T Bank

Headquarters: Dallas
Asset size: $150 million
Project: A combination of virtualization and outsourcing.
Why it's cool: The bank can upgrade on a number of fronts with minimal IT staff.


At T Bank, the big new IT project is more than a new deployment — it's a cross-enterprise method of using virtualization and outsourcing to enable a bunch of smaller IT projects: customer relationship management, online banking, payments, loan origination, new channels, even a reimagining of the most mundane of technology department tasks: "keeping the lights on."

"We now have multiple monitors on every desk, electronic monitoring cameras in banking centers. There is simply so much technology that the demand on IT support is significantly more than average. It's too hard for one tech support person to handle," says Thad Hutcheson, the bank's chief technology officer.

The Dallas-area bank's internal IT staff basically is Hutcheson, who is in charge of tech strategy and making sure the workstations work.
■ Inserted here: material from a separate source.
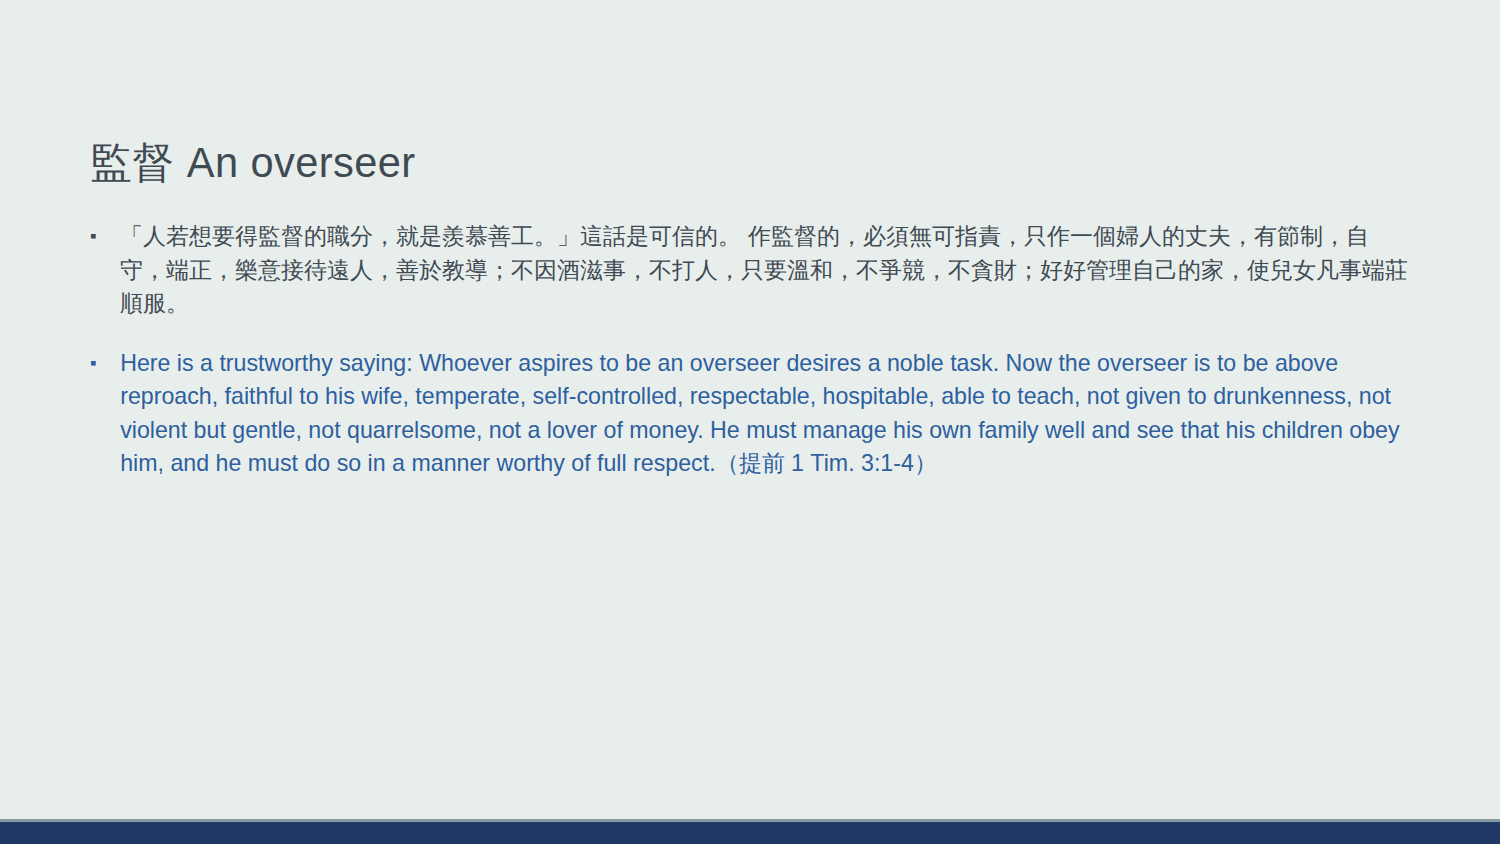監督 An overseer
「人若想要得監督的職分，就是羨慕善工。」這話是可信的。 作監督的，必須無可指責，只作一個婦人的丈夫，有節制，自守，端正，樂意接待遠人，善於教導；不因酒滋事，不打人，只要溫和，不爭競，不貪財；好好管理自己的家，使兒女凡事端莊順服。
Here is a trustworthy saying: Whoever aspires to be an overseer desires a noble task. Now the overseer is to be above reproach, faithful to his wife, temperate, self-controlled, respectable, hospitable, able to teach, not given to drunkenness, not violent but gentle, not quarrelsome, not a lover of money. He must manage his own family well and see that his children obey him, and he must do so in a manner worthy of full respect.（提前 1 Tim. 3:1-4）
But maintenance was just a small part of the challenge. T Bank, which has three banking centers in the Dallas area, has to compete with far larger banks; quickly upgrade customer-facing technology like mobile; and add staff technology such as remote access, advanced email and business continuity that is less reliant on facilities the bank leases but doesn't own.

To pull off these upgrades, the bank began migrating its internal server functions to a third party, Computer Services Inc., in late 2011. The project involves the hosting of email clients, server applications, storage and internal networks. By combining outsourced infrastructure and hardware services with CSI's integrated management and security solutions, Hutcheson has access to secure data centers with multiple levels of physical security and disaster recovery. The bank can also scale services to meet growth needs without buying hardware that exceeds the small bank's purchasing power.

But the project is more than jobbing out IT. Hutcheson sits at what amounts to a vast IT control panel, able to execute strategy that combines the bank's business objectives with technology without getting bogged down in the day-to-day details.

"We're a $150 million company. This deal with CSI is kind of like having an entire building of IT guys who work for me. I know they also work for other companies, but they respond quickly. It doesn't make sense to do all of that work in-house," Hutcheson says. He estimates the move will cut the bank's IT expense in half. CSI people monitor, track and manage the IT network, taking that work out of Hutcheson's hands.

Through virtualized servers, CSI allows the bank to add functions speedily and at minimal cost. The expense of delivery is included in the fees the bank pays CSI. Hutcheson says that allows business initiatives developed in consult with business lines to be put into action right away. T Bank recently added a new document management system, linked to its CRM platform, to accommodate its paper-reduction initiative. "We can call CSI to say we need a new virtual server to deliver the new document management solution. Within a couple of hours, they spin up the server installation package and set up a VPN for our engineer to install the solution," Hutcheson says.

The bank made a similar upgrade to its email system, migrating from Exchange 2003 to Exchange 2010, which offers improved remote access to T Bank's email network. "We can offer Outlook Web access on the Internet with more mobility and a better iPhone deployment," Hutcheson says.

CSI Managed Services data centers are located in four disparate locations, and are subject to SAS-70 Type II audits, BITs assessments, security and ISO 27001 audits. Hutcheson says this provides redundancy, which fosters business continuity. At its physical locations, where it is leasing space, T Bank doesn't "control the power and the buildings' environments. We didn't want to rely on the infrastructures of the buildings themselves." A power outage at the Dallas headquarters, for example, would not cause other offices to lose Internet access.